─── INPUT DATA

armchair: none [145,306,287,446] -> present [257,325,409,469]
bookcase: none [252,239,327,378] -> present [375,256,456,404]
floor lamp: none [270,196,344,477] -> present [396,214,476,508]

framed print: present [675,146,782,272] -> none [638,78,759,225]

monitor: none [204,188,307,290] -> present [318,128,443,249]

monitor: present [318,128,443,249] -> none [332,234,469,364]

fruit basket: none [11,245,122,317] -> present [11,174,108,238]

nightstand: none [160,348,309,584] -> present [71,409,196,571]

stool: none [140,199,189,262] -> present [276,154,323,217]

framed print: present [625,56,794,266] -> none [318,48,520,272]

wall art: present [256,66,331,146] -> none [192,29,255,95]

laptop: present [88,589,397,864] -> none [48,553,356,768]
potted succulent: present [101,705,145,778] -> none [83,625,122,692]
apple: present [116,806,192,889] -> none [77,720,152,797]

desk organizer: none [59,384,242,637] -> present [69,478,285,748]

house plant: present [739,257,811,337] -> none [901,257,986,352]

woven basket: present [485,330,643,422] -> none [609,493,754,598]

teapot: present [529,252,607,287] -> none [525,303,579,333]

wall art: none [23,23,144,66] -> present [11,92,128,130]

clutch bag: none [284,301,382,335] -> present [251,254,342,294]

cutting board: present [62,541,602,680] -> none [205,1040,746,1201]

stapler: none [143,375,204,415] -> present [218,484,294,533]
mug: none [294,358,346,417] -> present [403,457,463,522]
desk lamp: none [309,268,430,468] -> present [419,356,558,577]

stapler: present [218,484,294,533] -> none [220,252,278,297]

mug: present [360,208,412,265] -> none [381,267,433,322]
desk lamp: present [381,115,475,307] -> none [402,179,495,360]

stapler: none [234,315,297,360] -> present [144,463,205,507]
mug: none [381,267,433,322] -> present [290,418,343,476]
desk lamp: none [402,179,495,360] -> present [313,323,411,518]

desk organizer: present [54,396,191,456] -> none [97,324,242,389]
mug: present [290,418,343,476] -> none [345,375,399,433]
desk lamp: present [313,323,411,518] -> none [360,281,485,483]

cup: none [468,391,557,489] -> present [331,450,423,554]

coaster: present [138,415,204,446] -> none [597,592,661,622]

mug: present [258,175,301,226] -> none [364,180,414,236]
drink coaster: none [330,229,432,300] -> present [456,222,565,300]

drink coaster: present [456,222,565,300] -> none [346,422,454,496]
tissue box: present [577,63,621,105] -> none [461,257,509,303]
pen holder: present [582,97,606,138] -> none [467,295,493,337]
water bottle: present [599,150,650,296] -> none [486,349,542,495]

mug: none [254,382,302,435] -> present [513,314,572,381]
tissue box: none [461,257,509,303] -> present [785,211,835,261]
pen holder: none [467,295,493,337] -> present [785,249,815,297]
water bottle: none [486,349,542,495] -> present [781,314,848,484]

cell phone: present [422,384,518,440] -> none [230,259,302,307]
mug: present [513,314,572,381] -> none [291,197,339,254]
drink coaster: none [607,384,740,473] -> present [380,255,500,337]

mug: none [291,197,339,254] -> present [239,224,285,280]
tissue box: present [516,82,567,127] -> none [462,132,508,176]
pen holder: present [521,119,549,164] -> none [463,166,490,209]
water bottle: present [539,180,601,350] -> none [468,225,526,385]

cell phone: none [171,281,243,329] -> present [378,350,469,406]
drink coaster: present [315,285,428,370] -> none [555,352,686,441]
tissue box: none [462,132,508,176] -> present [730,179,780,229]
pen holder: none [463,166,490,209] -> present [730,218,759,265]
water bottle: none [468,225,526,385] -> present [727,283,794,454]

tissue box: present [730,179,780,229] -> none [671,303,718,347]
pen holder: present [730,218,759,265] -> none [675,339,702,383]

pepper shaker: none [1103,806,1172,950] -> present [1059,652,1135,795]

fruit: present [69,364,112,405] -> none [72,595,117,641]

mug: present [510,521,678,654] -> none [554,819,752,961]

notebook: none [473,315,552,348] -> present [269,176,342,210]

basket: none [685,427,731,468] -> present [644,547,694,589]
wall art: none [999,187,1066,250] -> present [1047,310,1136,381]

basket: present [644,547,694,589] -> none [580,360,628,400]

──────

• **WHAT IS REQUIRED**: Your task is to restate, word for word, the line with "cup: none [468,391,557,489]" and all lines after it, ending with the last line of the data.

• **EXPECTED ANSWER**:
cup: none [468,391,557,489] -> present [331,450,423,554]

coaster: present [138,415,204,446] -> none [597,592,661,622]

mug: present [258,175,301,226] -> none [364,180,414,236]
drink coaster: none [330,229,432,300] -> present [456,222,565,300]

drink coaster: present [456,222,565,300] -> none [346,422,454,496]
tissue box: present [577,63,621,105] -> none [461,257,509,303]
pen holder: present [582,97,606,138] -> none [467,295,493,337]
water bottle: present [599,150,650,296] -> none [486,349,542,495]

mug: none [254,382,302,435] -> present [513,314,572,381]
tissue box: none [461,257,509,303] -> present [785,211,835,261]
pen holder: none [467,295,493,337] -> present [785,249,815,297]
water bottle: none [486,349,542,495] -> present [781,314,848,484]

cell phone: present [422,384,518,440] -> none [230,259,302,307]
mug: present [513,314,572,381] -> none [291,197,339,254]
drink coaster: none [607,384,740,473] -> present [380,255,500,337]

mug: none [291,197,339,254] -> present [239,224,285,280]
tissue box: present [516,82,567,127] -> none [462,132,508,176]
pen holder: present [521,119,549,164] -> none [463,166,490,209]
water bottle: present [539,180,601,350] -> none [468,225,526,385]

cell phone: none [171,281,243,329] -> present [378,350,469,406]
drink coaster: present [315,285,428,370] -> none [555,352,686,441]
tissue box: none [462,132,508,176] -> present [730,179,780,229]
pen holder: none [463,166,490,209] -> present [730,218,759,265]
water bottle: none [468,225,526,385] -> present [727,283,794,454]

tissue box: present [730,179,780,229] -> none [671,303,718,347]
pen holder: present [730,218,759,265] -> none [675,339,702,383]

pepper shaker: none [1103,806,1172,950] -> present [1059,652,1135,795]

fruit: present [69,364,112,405] -> none [72,595,117,641]

mug: present [510,521,678,654] -> none [554,819,752,961]

notebook: none [473,315,552,348] -> present [269,176,342,210]

basket: none [685,427,731,468] -> present [644,547,694,589]
wall art: none [999,187,1066,250] -> present [1047,310,1136,381]

basket: present [644,547,694,589] -> none [580,360,628,400]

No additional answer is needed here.